Her mind shut down then. The blur of rain and pain, the storm of blows, swept her away on a wave of regret and confusion.

Fists bunched up in her long hair, fingers twining there, and then some of those dark silhouettes—those faceless shadow girls—dragged her down to the water. Hands gripped her, six or eight or ten of them, and hoisted her off the ground. Akane managed one last scream, ragged from where she had been kicked in the throat, and then they hurled her into the shallows just offshore.

Frantic, bleeding, and broken yet desperate, she tried to drag herself from the water. Rising up, she saw the silhouettes of those black pines and knew she faced the wrong direction. When she corrected her course, those other black silhouettes greeted her. A foot came down on her head, pressing her face under the water, into the soft bottom of the bay. Struggling, she gasped, swallowing dirt and detritus from the bottom and breathing in water.

Drowning.

The whole of Miyazu Bay seemed comprised of her tears. Even the sky wept as she died.

For a boy she did not love.

1

T
hey’re going to love you.”

Kara glanced up from tying her shoes to see her father standing in the open doorway of her bedroom. He had always been tall and thin, so much so that her mother had sometimes called him “the stork,” but dressed in a suit and tie, he had somehow lost his usual awkwardness.

“You look nice,” Kara offered.

“Nice?
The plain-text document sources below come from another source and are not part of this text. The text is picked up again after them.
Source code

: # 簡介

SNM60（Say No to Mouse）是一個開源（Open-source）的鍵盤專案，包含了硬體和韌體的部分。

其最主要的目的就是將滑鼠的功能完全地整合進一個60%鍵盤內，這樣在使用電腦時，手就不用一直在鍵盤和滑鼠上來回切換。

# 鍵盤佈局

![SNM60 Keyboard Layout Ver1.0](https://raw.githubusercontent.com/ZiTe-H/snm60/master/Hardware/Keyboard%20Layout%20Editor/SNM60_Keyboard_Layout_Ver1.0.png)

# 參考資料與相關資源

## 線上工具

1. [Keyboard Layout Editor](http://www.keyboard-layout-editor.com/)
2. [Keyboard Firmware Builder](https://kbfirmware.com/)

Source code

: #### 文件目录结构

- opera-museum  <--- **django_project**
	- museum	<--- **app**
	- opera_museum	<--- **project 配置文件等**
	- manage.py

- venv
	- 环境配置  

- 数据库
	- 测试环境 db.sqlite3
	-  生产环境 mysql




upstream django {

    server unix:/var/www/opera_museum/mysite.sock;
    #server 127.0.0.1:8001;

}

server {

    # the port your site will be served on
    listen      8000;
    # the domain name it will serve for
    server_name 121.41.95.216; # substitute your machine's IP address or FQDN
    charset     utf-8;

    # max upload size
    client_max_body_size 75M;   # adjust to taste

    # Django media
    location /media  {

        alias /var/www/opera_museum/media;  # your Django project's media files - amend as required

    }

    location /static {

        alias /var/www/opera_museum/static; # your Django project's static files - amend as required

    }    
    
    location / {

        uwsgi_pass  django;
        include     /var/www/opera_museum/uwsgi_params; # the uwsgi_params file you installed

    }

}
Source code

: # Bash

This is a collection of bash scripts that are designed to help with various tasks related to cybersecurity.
That’s the best you can do? I think I look dashingly handsome.”

She smiled, arching an eyebrow. “Don’t push your luck.”

He stepped into the room, his expression turning serious. “Are you nervous?”

Kara rolled her eyes.

“Stupid question, huh?” her father asked.

“Very,” she said, and then she relented, letting him see just how anxious she really was. “I’m going to screw it up. I know I am. I’m going to insult someone without even knowing it, or embarrass myself so badly I’ll have to hide in the bathroom.”

“So, pretty much like any other school year, huh?”

Kara launched herself off the bed to punch him in the arm. “That’s not nice.”

“No. But it’s funny.”

“It isn’t a day for funny. It isn’t a year for funny. Everyone in Japan is so serious all the time,” she lamented.

“Not all the time. Just most.”

Professor Rob Harper reached out to take his daughter’s hands. Kara took comfort in his touch and looked up into his kind blue eyes. There were small laugh lines all around them— lines he’d earned—but it had been a long time since her father had really laughed. A long time for both of them. Come July, it would be two years since the car accident that had taken her mother’s life and changed everything for the husband and daughter she had left behind.

“They’re going to love you,” he said again, more emphatically.

Kara sighed. “They’re going to be polite. That’s what Japanese people do.”

A look of uncertainty swept across his face. He cupped her chin in his hands. “Hey. Tell me you’re just having first-day jitters. Otherwise—if you’ve really changed your mind—we’ll go home. Nobody says we have to do this.”

Butterflies had been flitting around inside her since they had arrived in Japan and moved into the small house in Kyoto Prefecture, both of excitement and panic, but they had never been as bad as they had gotten this morning.